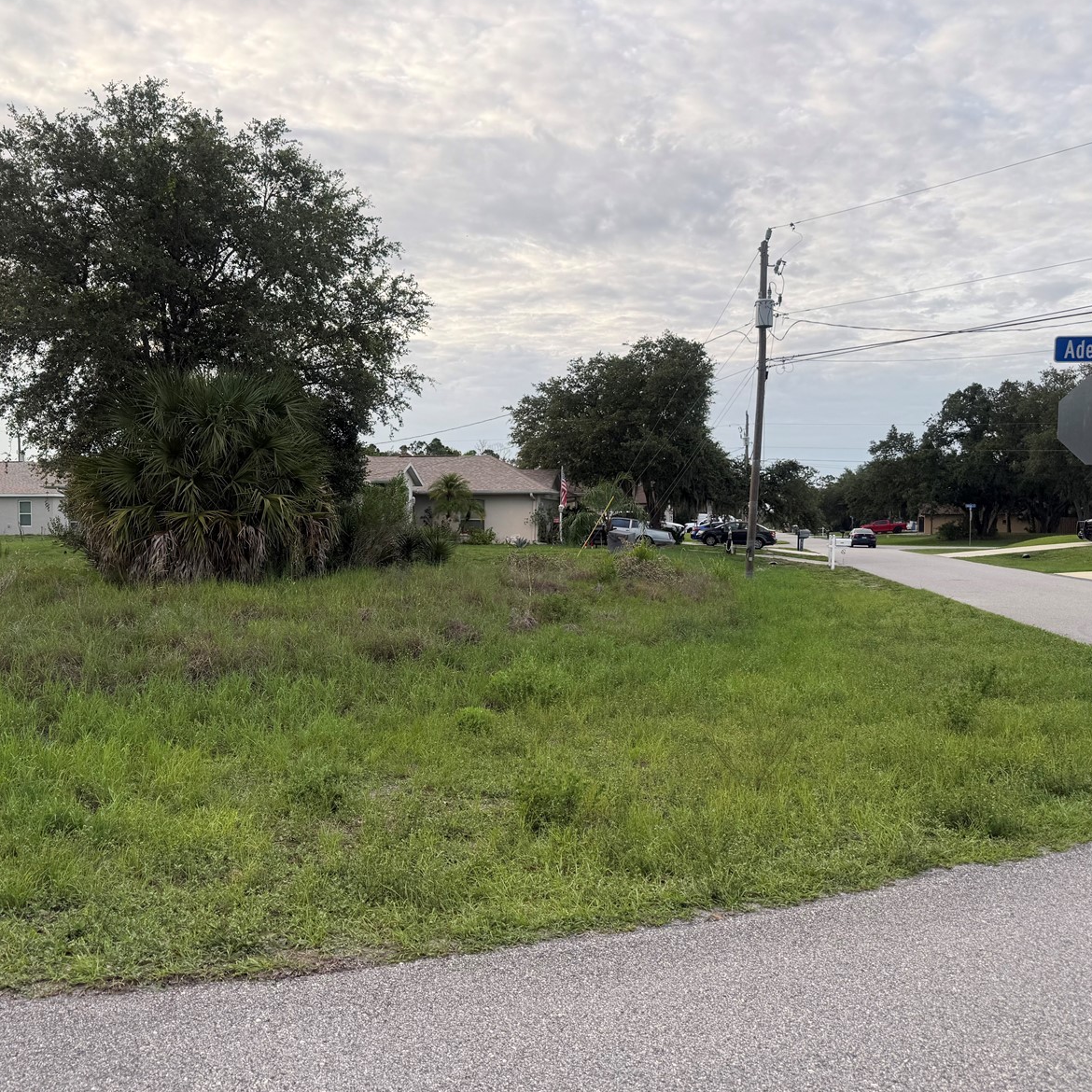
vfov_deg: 55.6
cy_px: 553
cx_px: 477
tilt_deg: +1.0
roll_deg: -0.6
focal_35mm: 29
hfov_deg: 55.5
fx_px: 1035
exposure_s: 1/742
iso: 80
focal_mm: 6.76
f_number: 1.78
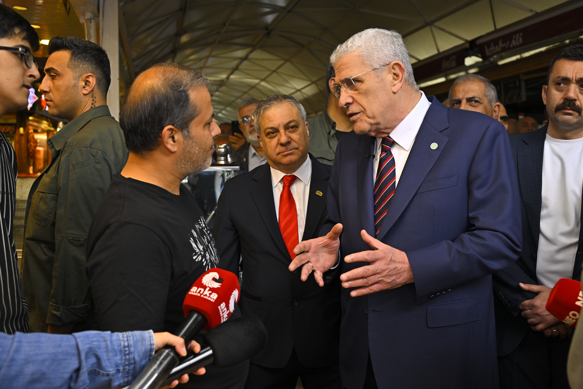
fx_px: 632
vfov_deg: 34.2
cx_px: 292
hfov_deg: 49.6
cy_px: 194
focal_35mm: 39
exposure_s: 1/200
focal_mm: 39
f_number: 5
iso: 640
____
* [TASK TO CARRY OUT] The lines from the one containing "tilt_deg: +1.0" through the last line of the records are what you should copy, word for word and nothing else, with pictures left out.

* [TASK SOLUTION]
tilt_deg: +1.0
roll_deg: -0.6
focal_35mm: 29
hfov_deg: 55.5
fx_px: 1035
exposure_s: 1/742
iso: 80
focal_mm: 6.76
f_number: 1.78
fx_px: 632
vfov_deg: 34.2
cx_px: 292
hfov_deg: 49.6
cy_px: 194
focal_35mm: 39
exposure_s: 1/200
focal_mm: 39
f_number: 5
iso: 640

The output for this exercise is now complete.